Segment Start: SOURCE DATA

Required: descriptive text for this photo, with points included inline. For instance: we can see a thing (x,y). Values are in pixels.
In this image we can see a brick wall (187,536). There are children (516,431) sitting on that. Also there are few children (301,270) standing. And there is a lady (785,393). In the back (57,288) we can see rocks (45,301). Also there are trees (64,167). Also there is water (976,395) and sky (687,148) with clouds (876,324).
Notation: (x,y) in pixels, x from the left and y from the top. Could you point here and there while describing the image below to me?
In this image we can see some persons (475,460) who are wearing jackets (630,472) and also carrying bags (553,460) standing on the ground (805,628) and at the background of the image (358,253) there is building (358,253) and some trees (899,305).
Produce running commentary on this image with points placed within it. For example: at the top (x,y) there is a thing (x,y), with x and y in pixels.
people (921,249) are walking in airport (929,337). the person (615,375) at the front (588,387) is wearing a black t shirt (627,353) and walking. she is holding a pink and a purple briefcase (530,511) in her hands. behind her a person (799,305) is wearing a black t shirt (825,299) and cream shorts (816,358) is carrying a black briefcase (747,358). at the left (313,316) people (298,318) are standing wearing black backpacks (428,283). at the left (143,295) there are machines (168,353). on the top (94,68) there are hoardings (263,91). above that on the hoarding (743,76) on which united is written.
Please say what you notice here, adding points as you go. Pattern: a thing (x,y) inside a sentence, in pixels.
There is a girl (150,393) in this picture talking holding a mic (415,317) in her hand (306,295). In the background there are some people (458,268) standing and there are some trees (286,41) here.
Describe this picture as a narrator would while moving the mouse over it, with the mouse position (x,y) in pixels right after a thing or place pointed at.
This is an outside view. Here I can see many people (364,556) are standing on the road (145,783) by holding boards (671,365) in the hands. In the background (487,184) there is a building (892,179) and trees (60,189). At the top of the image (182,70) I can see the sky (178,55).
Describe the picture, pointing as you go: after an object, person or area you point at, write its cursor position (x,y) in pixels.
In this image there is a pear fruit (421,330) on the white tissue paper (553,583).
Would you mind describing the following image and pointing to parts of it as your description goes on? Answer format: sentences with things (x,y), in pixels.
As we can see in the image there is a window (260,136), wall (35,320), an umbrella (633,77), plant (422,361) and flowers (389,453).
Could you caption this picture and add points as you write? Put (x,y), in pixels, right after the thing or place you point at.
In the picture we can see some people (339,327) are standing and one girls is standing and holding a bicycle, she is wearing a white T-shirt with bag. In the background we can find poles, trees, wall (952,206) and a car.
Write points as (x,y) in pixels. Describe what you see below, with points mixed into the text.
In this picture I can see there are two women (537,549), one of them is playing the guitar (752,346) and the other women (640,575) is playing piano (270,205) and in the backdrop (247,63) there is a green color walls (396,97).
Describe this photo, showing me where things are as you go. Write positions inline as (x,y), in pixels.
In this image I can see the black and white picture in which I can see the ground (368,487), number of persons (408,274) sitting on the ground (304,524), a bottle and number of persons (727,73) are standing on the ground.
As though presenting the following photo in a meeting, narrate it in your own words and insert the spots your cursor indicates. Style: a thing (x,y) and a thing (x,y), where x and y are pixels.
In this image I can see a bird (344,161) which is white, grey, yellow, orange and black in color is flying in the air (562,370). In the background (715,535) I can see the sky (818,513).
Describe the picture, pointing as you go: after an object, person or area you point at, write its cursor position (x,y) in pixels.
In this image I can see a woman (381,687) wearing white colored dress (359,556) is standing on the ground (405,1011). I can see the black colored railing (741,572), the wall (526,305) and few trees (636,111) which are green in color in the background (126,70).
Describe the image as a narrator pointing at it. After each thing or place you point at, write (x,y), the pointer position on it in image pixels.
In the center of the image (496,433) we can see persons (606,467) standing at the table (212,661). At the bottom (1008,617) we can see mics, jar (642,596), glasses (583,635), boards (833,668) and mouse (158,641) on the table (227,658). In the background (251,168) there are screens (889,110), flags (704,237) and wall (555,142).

Segment End: SOURCE DATA

YOUR TASK: From the first line to the last, transcribe the records exactly.

RESPONSE FOR THIS EXERCISE:
Required: descriptive text for this photo, with points included inline. For instance: we can see a thing (x,y). Values are in pixels.
In this image we can see a brick wall (187,536). There are children (516,431) sitting on that. Also there are few children (301,270) standing. And there is a lady (785,393). In the back (57,288) we can see rocks (45,301). Also there are trees (64,167). Also there is water (976,395) and sky (687,148) with clouds (876,324).
Notation: (x,y) in pixels, x from the left and y from the top. Could you point here and there while describing the image below to me?
In this image we can see some persons (475,460) who are wearing jackets (630,472) and also carrying bags (553,460) standing on the ground (805,628) and at the background of the image (358,253) there is building (358,253) and some trees (899,305).
Produce running commentary on this image with points placed within it. For example: at the top (x,y) there is a thing (x,y), with x and y in pixels.
people (921,249) are walking in airport (929,337). the person (615,375) at the front (588,387) is wearing a black t shirt (627,353) and walking. she is holding a pink and a purple briefcase (530,511) in her hands. behind her a person (799,305) is wearing a black t shirt (825,299) and cream shorts (816,358) is carrying a black briefcase (747,358). at the left (313,316) people (298,318) are standing wearing black backpacks (428,283). at the left (143,295) there are machines (168,353). on the top (94,68) there are hoardings (263,91). above that on the hoarding (743,76) on which united is written.
Please say what you notice here, adding points as you go. Pattern: a thing (x,y) inside a sentence, in pixels.
There is a girl (150,393) in this picture talking holding a mic (415,317) in her hand (306,295). In the background there are some people (458,268) standing and there are some trees (286,41) here.
Describe this picture as a narrator would while moving the mouse over it, with the mouse position (x,y) in pixels right after a thing or place pointed at.
This is an outside view. Here I can see many people (364,556) are standing on the road (145,783) by holding boards (671,365) in the hands. In the background (487,184) there is a building (892,179) and trees (60,189). At the top of the image (182,70) I can see the sky (178,55).
Describe the picture, pointing as you go: after an object, person or area you point at, write its cursor position (x,y) in pixels.
In this image there is a pear fruit (421,330) on the white tissue paper (553,583).
Would you mind describing the following image and pointing to parts of it as your description goes on? Answer format: sentences with things (x,y), in pixels.
As we can see in the image there is a window (260,136), wall (35,320), an umbrella (633,77), plant (422,361) and flowers (389,453).
Could you caption this picture and add points as you write? Put (x,y), in pixels, right after the thing or place you point at.
In the picture we can see some people (339,327) are standing and one girls is standing and holding a bicycle, she is wearing a white T-shirt with bag. In the background we can find poles, trees, wall (952,206) and a car.
Write points as (x,y) in pixels. Describe what you see below, with points mixed into the text.
In this picture I can see there are two women (537,549), one of them is playing the guitar (752,346) and the other women (640,575) is playing piano (270,205) and in the backdrop (247,63) there is a green color walls (396,97).
Describe this photo, showing me where things are as you go. Write positions inline as (x,y), in pixels.
In this image I can see the black and white picture in which I can see the ground (368,487), number of persons (408,274) sitting on the ground (304,524), a bottle and number of persons (727,73) are standing on the ground.
As though presenting the following photo in a meeting, narrate it in your own words and insert the spots your cursor indicates. Style: a thing (x,y) and a thing (x,y), where x and y are pixels.
In this image I can see a bird (344,161) which is white, grey, yellow, orange and black in color is flying in the air (562,370). In the background (715,535) I can see the sky (818,513).
Describe the picture, pointing as you go: after an object, person or area you point at, write its cursor position (x,y) in pixels.
In this image I can see a woman (381,687) wearing white colored dress (359,556) is standing on the ground (405,1011). I can see the black colored railing (741,572), the wall (526,305) and few trees (636,111) which are green in color in the background (126,70).
Describe the image as a narrator pointing at it. After each thing or place you point at, write (x,y), the pointer position on it in image pixels.
In the center of the image (496,433) we can see persons (606,467) standing at the table (212,661). At the bottom (1008,617) we can see mics, jar (642,596), glasses (583,635), boards (833,668) and mouse (158,641) on the table (227,658). In the background (251,168) there are screens (889,110), flags (704,237) and wall (555,142).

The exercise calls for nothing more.